Work request: Once the pictures are set aside, repeat all of the data below exactly.

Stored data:
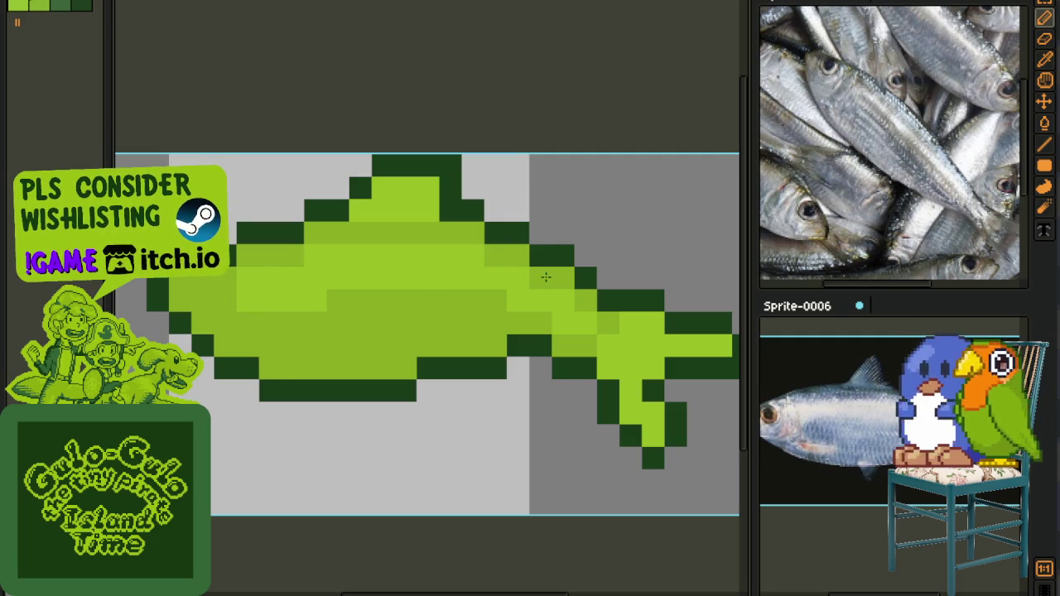
{"action": "scroll", "coordinate": [518, 277], "scroll_direction": "down", "scroll_amount": 2}
{"action": "scroll", "coordinate": [395, 271], "scroll_direction": "up", "scroll_amount": 1}
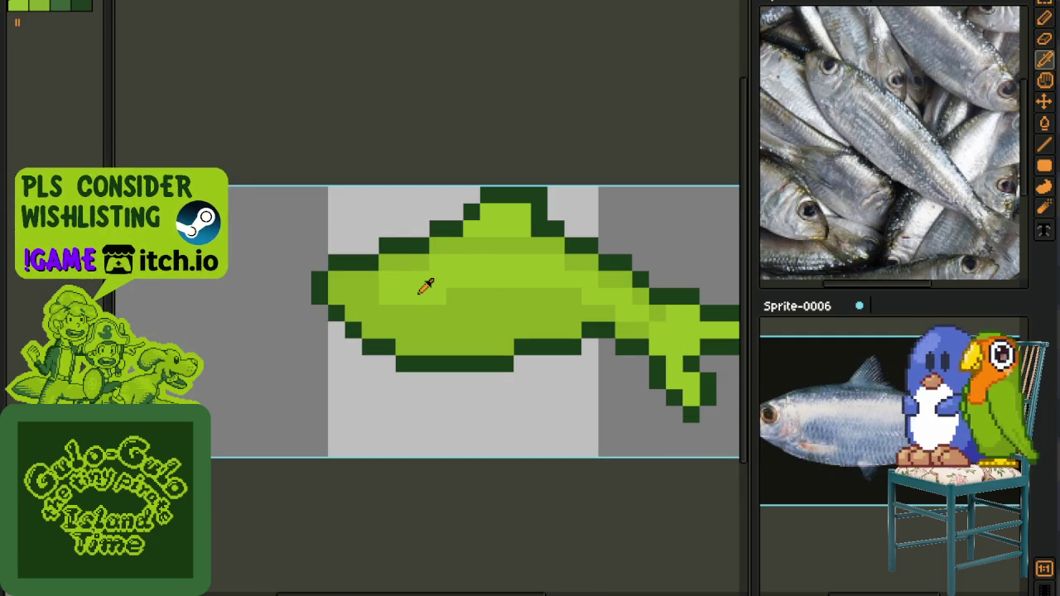
{"action": "key", "text": "b"}
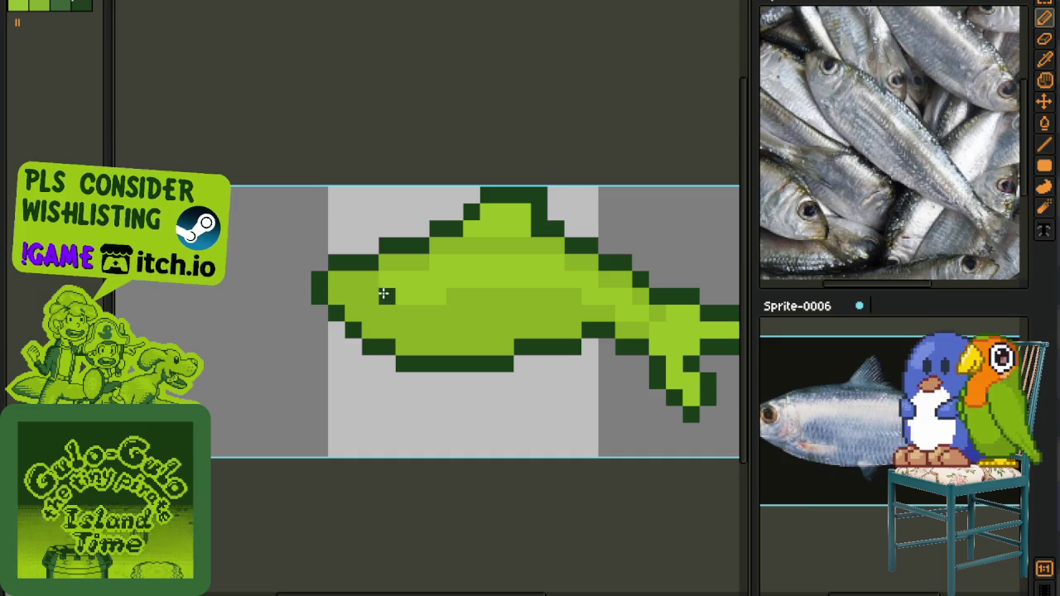
{"action": "scroll", "coordinate": [381, 281], "scroll_direction": "up", "scroll_amount": 1}
- Add a dark-green eye pixel near the head and recentre the fish in view
{"action": "left_click", "coordinate": [387, 284]}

Response area:
{"action": "scroll", "coordinate": [518, 277], "scroll_direction": "down", "scroll_amount": 2}
{"action": "scroll", "coordinate": [395, 271], "scroll_direction": "up", "scroll_amount": 1}
{"action": "key", "text": "b"}
{"action": "scroll", "coordinate": [381, 281], "scroll_direction": "up", "scroll_amount": 1}
- Add a dark-green eye pixel near the head and recentre the fish in view
{"action": "left_click", "coordinate": [387, 284]}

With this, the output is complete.